▶ _SOURCE EXTRACT_:
--
Typically, the arguments put forth by an elite group of critics like this could be easily attributed to a lack of economic credentials or real-world experience in sophisticated financial markets. But that is simply not the case here – which makes it all the more puzzling to comprehend. Since the various critiques fall short on any convincing economic analysis, I suppose one could put it down to mere philosophical differences on the origin and nature of money.
With the resilience of distributed peer-to-peer networks amplified by powerful public key cryptography, we are all in new territory now; the world stands on the precipice of a fundamental realignment in the transfer of value. At its root, bitcoin is a value transfer protocol. We may voluntarily choose to utilize it or not. Most importantly, there is no coercion imposed through legal tender laws.
Value is subjective
Perhaps most disturbing to the bitcoin critics is the fundamental myth that bitcoin exposes – the myth that the State confers value on money and that we need 'kings' to coin our money.
--
▶ _THE DATA_:
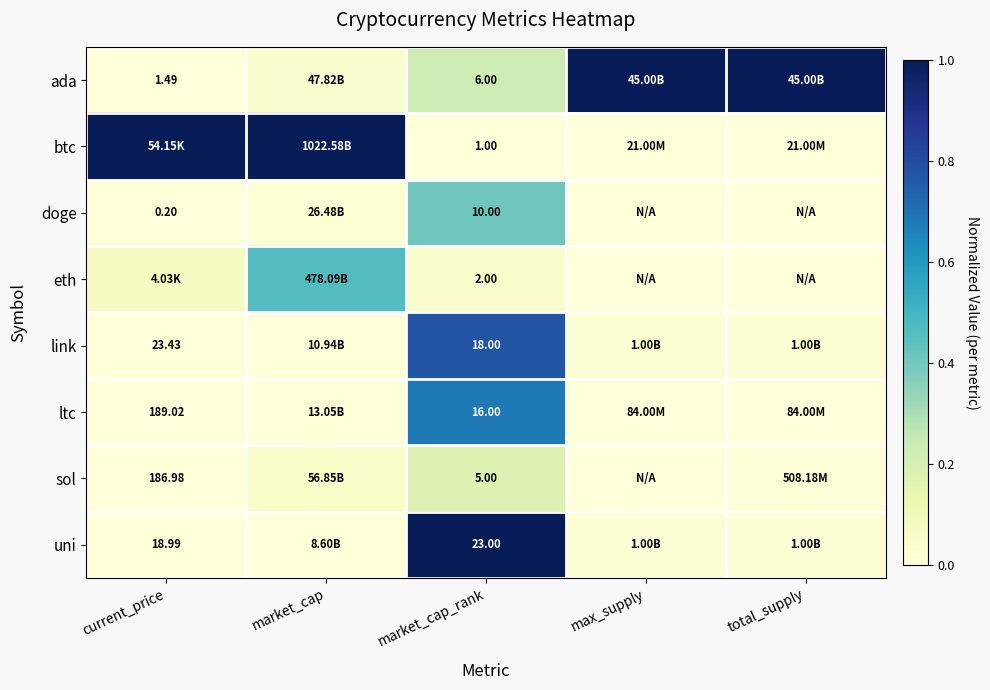

The value of ada at market_cap is 0.1. True or false?

False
--
▶ _TASK GOAL_: Extract the passage on bitcoin and its critics in full, reproducing every word and punctuation mark without change. The material has no connection to the passage on bitcoin and its critics.

▶ _TASK SOLUTION_:
Typically, the arguments put forth by an elite group of critics like this could be easily attributed to a lack of economic credentials or real-world experience in sophisticated financial markets. But that is simply not the case here – which makes it all the more puzzling to comprehend. Since the various critiques fall short on any convincing economic analysis, I suppose one could put it down to mere philosophical differences on the origin and nature of money.
With the resilience of distributed peer-to-peer networks amplified by powerful public key cryptography, we are all in new territory now; the world stands on the precipice of a fundamental realignment in the transfer of value. At its root, bitcoin is a value transfer protocol. We may voluntarily choose to utilize it or not. Most importantly, there is no coercion imposed through legal tender laws.
Value is subjective
Perhaps most disturbing to the bitcoin critics is the fundamental myth that bitcoin exposes – the myth that the State confers value on money and that we need 'kings' to coin our money.